How often must this experiment be tried?
Israel's economy wanes under socialism, and burgeons under the free market; West Germany throve, while East Germany, the slave state, lived in starvation until the fall of Communism; Cubans in Miami grow rich, and the prison they risked their lives to flee continues as an eighteenth-century feudal fiefdom.

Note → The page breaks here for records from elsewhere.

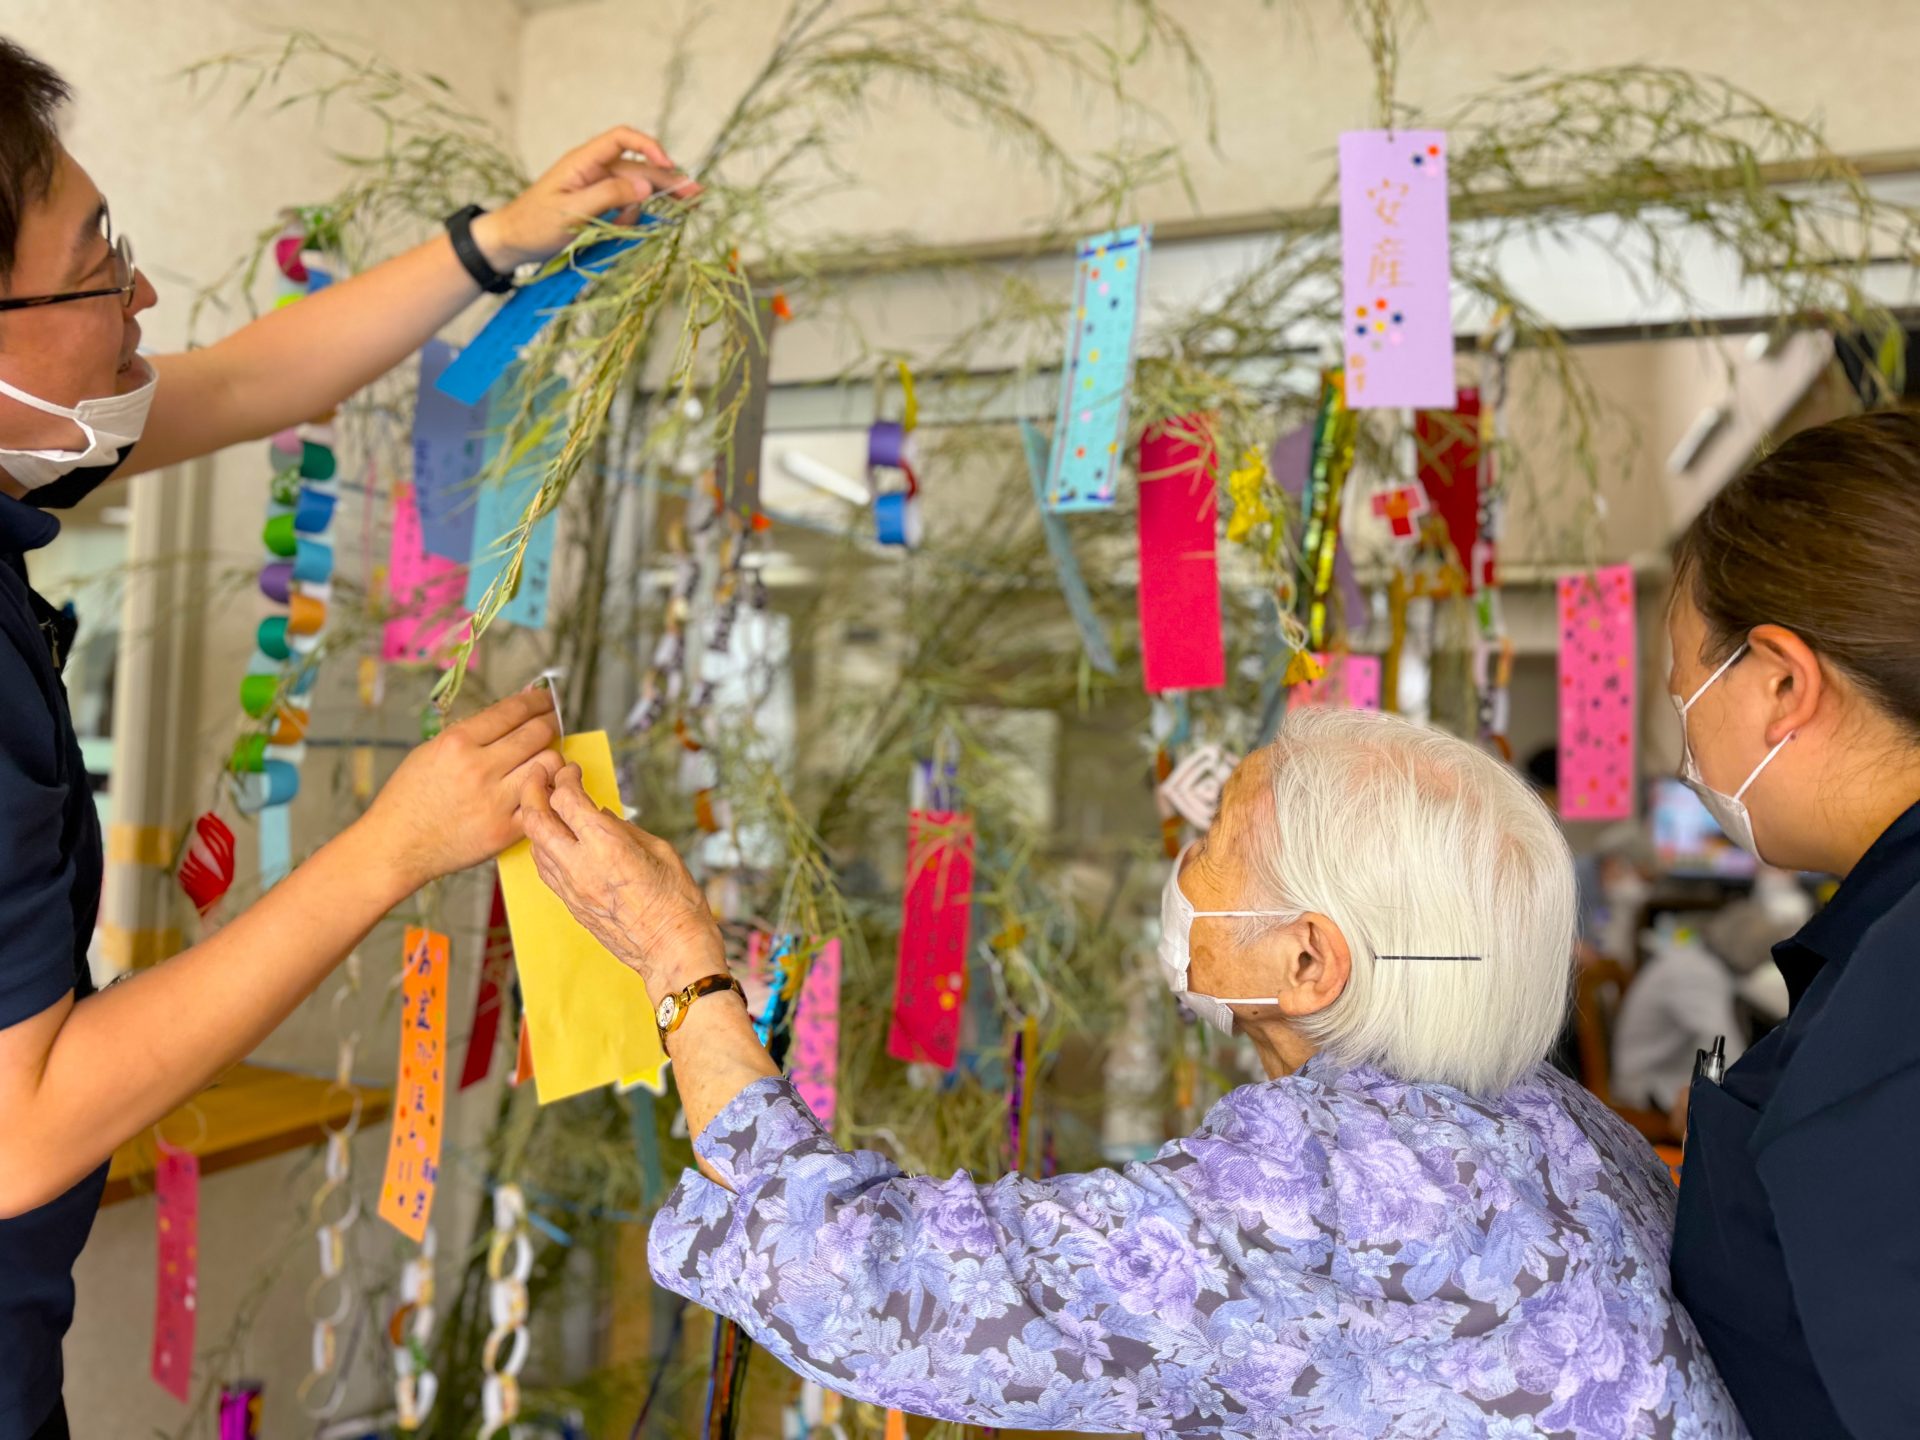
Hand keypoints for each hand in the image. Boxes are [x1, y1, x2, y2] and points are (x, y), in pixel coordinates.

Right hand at [358, 688, 562, 891]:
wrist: (395, 846)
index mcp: (457, 743)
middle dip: (550, 722)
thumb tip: (512, 710)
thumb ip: (471, 733)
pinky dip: (548, 791)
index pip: (513, 710)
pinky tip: (543, 787)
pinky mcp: (505, 830)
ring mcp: (495, 801)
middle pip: (538, 733)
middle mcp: (479, 768)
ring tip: (545, 758)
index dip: (537, 700)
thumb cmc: (408, 798)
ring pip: (549, 764)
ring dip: (553, 757)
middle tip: (552, 723)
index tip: (546, 699)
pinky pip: (544, 801)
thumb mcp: (430, 751)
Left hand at [472, 126, 700, 270]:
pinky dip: (636, 217)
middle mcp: (594, 169)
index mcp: (583, 161)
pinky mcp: (599, 206)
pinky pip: (626, 207)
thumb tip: (645, 185)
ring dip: (656, 202)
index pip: (622, 139)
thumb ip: (609, 196)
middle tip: (697, 197)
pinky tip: (634, 229)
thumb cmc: (534, 224)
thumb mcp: (571, 212)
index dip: (648, 147)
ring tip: (677, 214)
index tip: (668, 166)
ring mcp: (597, 188)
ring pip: (637, 189)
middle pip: (639, 167)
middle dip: (668, 180)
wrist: (511, 241)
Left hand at [519, 764, 723, 996]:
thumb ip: (625, 830)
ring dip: (534, 819)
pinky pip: (545, 869)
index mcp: (606, 844)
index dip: (565, 777)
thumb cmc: (677, 902)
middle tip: (538, 774)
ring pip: (534, 845)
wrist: (672, 950)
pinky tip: (553, 838)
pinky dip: (543, 846)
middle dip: (532, 789)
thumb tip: (602, 815)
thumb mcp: (660, 851)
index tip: (571, 770)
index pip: (566, 799)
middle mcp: (581, 865)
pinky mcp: (571, 905)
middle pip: (536, 818)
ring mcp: (571, 888)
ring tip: (542, 803)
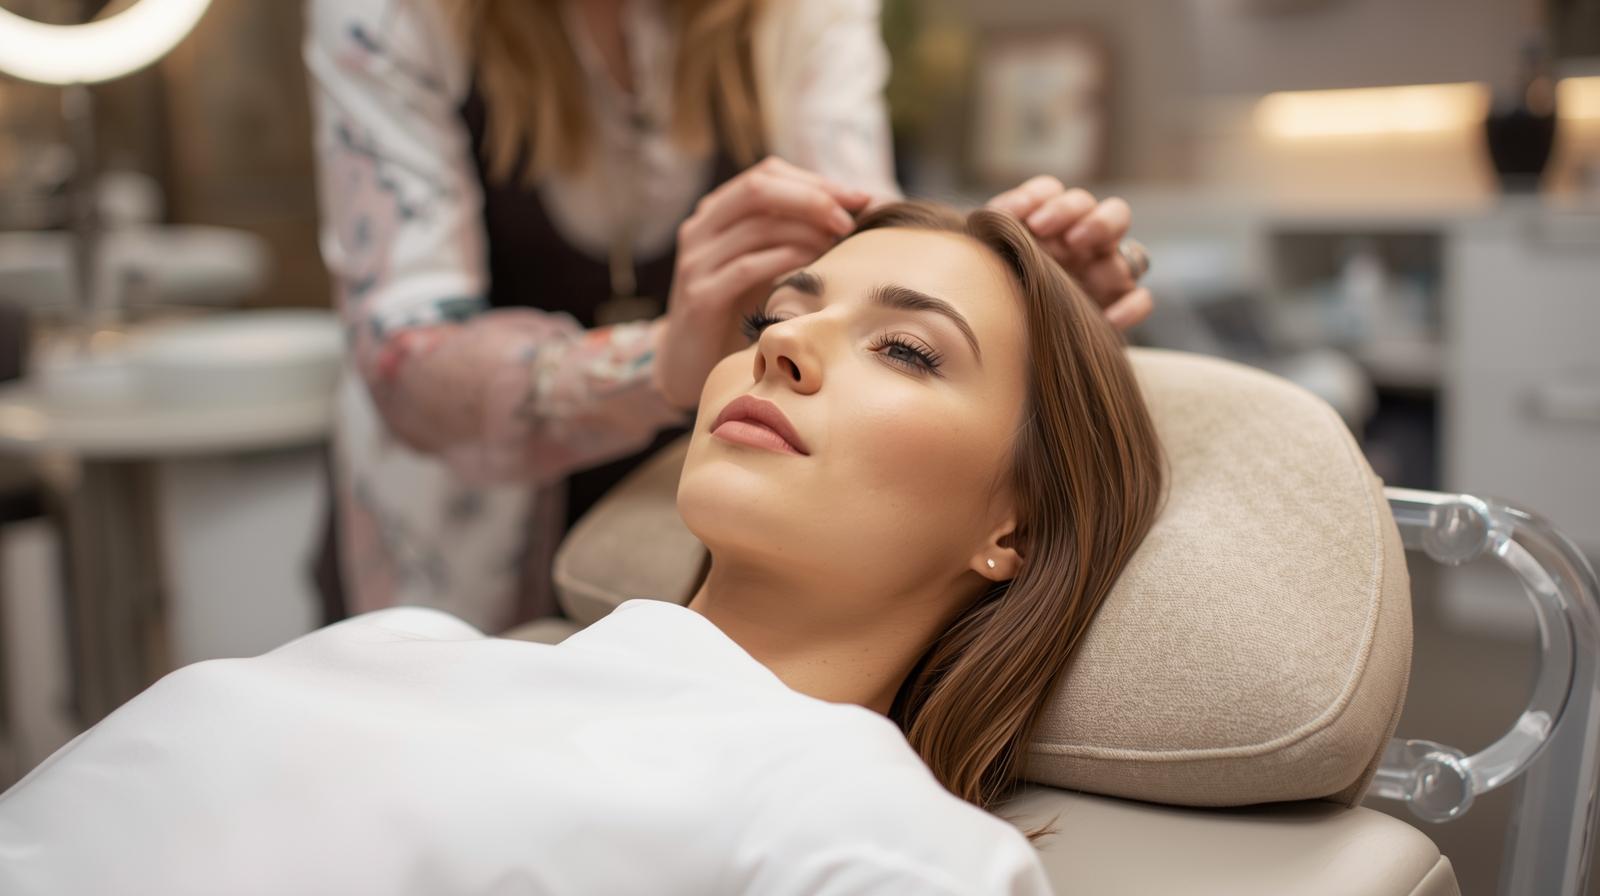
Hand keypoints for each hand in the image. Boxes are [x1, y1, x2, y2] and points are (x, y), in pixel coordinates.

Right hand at [653, 157, 868, 408]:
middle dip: (812, 199)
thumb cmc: (738, 308)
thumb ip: (794, 233)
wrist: (690, 360)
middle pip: (759, 189)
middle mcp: (700, 227)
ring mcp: (696, 261)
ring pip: (756, 225)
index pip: (768, 173)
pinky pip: (747, 268)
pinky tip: (813, 266)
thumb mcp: (764, 262)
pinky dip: (786, 260)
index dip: (816, 181)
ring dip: (806, 232)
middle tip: (848, 221)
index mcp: (716, 211)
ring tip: (837, 246)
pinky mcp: (699, 296)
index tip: (858, 198)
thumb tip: (859, 206)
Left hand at [987, 176, 1151, 329]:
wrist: (1002, 342)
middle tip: (1054, 234)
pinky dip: (1130, 307)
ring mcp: (1105, 273)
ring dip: (1108, 263)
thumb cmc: (994, 293)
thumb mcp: (988, 262)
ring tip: (1081, 266)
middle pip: (1110, 211)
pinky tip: (1106, 319)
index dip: (1038, 197)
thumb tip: (992, 220)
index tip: (1012, 215)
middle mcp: (1085, 243)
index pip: (1054, 193)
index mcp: (1051, 224)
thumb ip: (992, 239)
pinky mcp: (1116, 306)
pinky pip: (1139, 300)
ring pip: (1131, 253)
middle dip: (1084, 217)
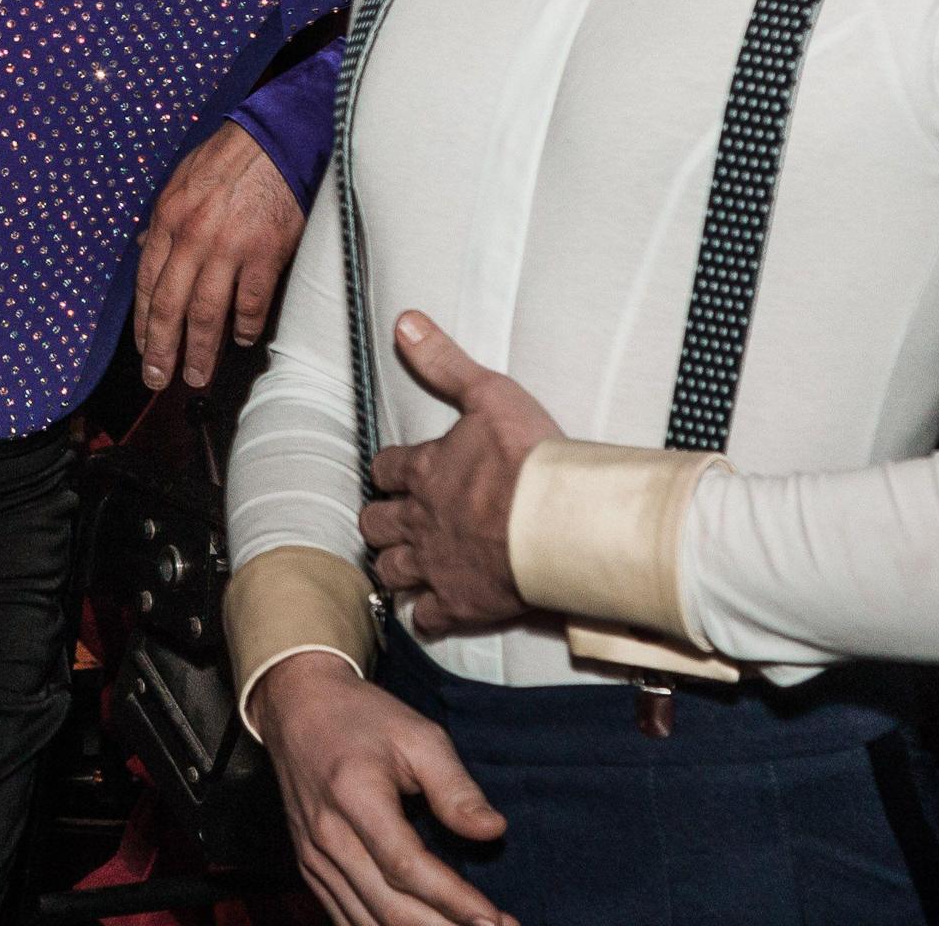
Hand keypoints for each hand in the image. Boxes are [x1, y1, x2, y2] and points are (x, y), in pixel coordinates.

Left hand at [133, 122, 307, 388]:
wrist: (277, 139)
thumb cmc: (230, 157)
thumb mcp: (181, 180)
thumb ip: (163, 219)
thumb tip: (143, 247)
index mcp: (168, 218)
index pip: (146, 283)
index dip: (144, 323)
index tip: (144, 349)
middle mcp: (192, 237)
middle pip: (170, 307)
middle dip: (162, 350)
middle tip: (159, 379)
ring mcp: (228, 247)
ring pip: (206, 314)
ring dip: (200, 351)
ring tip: (197, 375)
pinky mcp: (265, 253)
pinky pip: (250, 302)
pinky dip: (245, 326)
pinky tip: (243, 340)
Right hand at [247, 654, 515, 925]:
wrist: (297, 707)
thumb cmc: (362, 718)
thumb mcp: (418, 735)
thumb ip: (455, 787)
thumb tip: (493, 831)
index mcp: (354, 794)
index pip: (406, 865)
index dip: (452, 899)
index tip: (494, 918)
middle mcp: (327, 835)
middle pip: (388, 906)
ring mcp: (313, 857)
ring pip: (367, 922)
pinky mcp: (310, 868)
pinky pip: (346, 918)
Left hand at [359, 313, 563, 638]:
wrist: (562, 523)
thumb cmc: (530, 458)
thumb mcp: (488, 393)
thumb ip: (444, 361)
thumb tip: (405, 322)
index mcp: (424, 470)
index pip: (385, 468)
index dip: (389, 471)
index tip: (396, 473)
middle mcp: (419, 519)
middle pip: (376, 522)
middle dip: (381, 520)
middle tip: (393, 520)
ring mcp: (435, 565)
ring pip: (391, 571)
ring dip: (394, 566)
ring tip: (403, 564)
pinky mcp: (459, 604)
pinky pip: (427, 617)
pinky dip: (426, 615)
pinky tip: (431, 612)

California taxes its flagship movie industry out of the state, and Toronto, Ireland, and the Czech Republic reap the benefits; the United States taxes the auto industry to Japan, the textile industry to China, and so on, and then wonders at the fall of the dollar.
I don't know anything about the auto industry, but I am a member of another big business which has killed itself.
Anyone working in show business for any time—actually working, that is, writing, acting, designing, lighting, crafting—has said to himself, when the middle managers come on the set: “Why are
those
fools elected to do that job?”
The affronted, on continued interaction, comes to see that the problem is not with the supposed abilities or personality of the individual bureaucrat; the problem is the existence of the job itself, which is not only unnecessary to but destructive of actual industry.
In the growth of any successful organization, a now-entrenched bureaucracy may work to change its object from production of a product to protection of its (useless) jobs.
It is inevitable that the bureaucrat, awarded his job as a perquisite of superiors who wish to display their power and provide themselves insulation, will work, not primarily, but
exclusively
to obtain and exercise those same perquisites in his own behalf.
Thus, at the end, Chrysler and GMC were making cars no one wanted for a price that did not repay their manufacture. The car business had been run, both by labor and management, as a sideline of their bureaucracies, each exploiting its own rights (which is to say its position and potential for further exploitation). Who was left designing and producing cars people wanted to buy and drive?